Goosen is a South African who, like so many of his countrymen, was a truly global golfer, and one who does not get the credit he deserves for what he achieved. He was the first non-European to win the European Tour’s order of merit, something he achieved in 2001 after three wins and 11 top-10 finishes. He won the US Open in 2001 and again in 2004, and twice finished second at The Masters. There were seven wins on the PGA Tour, 14 on the European Tour, five on the Asian Tour and six on the Sunshine Tour. He had a glorious touch around the greens and a simply wonderful temperament.
Thomas was a hugely gifted Welsh golfer who won 18 times. What you may not know is that he finished second at The Open on two occasions - in 1958 and again in 1966, when he was runner-up to Jack Nicklaus at Muirfield. He was also a four-time Ryder Cup player. But his real legacy came as a course designer. He designed more than 100 courses around the world, including the Brabazon Course at The Belfry.
Let’s not forget that Lyle won both The Open and The Masters before Nick Faldo. Many believe he was the most naturally gifted golfer of his his generation - a generation that included the likes of Seve Ballesteros, Faldo, Ian Woosnam and Bernhard Langer. He won on both the European Tour and the PGA Tour. And he was an absolute gentleman. His time at the summit was all too short because he somehow got it into his head that he needed to change his golf swing.

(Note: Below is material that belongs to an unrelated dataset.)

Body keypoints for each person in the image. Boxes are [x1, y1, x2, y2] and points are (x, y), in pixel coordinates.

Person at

I first saw Gallacher when he was a teenager and I was certain that I was watching somebody very special. He won four times in 1969 at the age of 20 and topped the order of merit and played in the Ryder Cup. Gallacher was one of the best putters I ever saw. He won 10 times on the European Tour and played in the Ryder Cup eight times. He also had three stints as captain.

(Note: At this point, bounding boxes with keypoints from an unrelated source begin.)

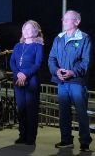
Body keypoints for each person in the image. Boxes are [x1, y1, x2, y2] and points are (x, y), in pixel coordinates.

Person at [49, 10, 92, 152]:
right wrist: (56, 71)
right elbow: (51, 59)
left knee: (81, 112)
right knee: (64, 113)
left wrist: (73, 72)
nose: (64, 21)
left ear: (77, 22)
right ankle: (66, 140)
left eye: (67, 19)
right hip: (62, 82)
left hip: (77, 82)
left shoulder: (84, 38)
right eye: (63, 19)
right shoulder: (58, 38)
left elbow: (86, 61)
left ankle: (85, 142)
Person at [10, 20, 44, 145]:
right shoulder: (17, 46)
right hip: (18, 78)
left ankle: (31, 137)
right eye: (24, 29)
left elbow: (37, 64)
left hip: (31, 79)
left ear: (36, 31)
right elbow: (12, 62)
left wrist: (25, 74)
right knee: (21, 109)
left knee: (31, 109)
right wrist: (17, 73)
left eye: (29, 29)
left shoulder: (38, 46)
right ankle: (22, 135)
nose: (26, 31)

The thing that makes Coles special was his longevity. Born in 1934, his first European Tour win came in 1972, when he was 37 years old. The last of his European Tour wins came 10 years later, aged 48. But that is only a tiny part of his story. He won the Gor-Ray Cup in 1956 and the Lawrence Batley Seniors in 2002 when he was 67. He won 55 professional events and represented GB&I in the Ryder Cup on eight occasions.
And on the subject of longevity, nobody can come close to matching the extraordinary German. He won The Masters twice, claimed three titles on the PGA Tour, won 42 times on the European Tour (second only to Seve Ballesteros) and has so far accumulated a record 46 titles on the Champions Tour and eight on the European Senior Tour. And is still going strong at the age of 66.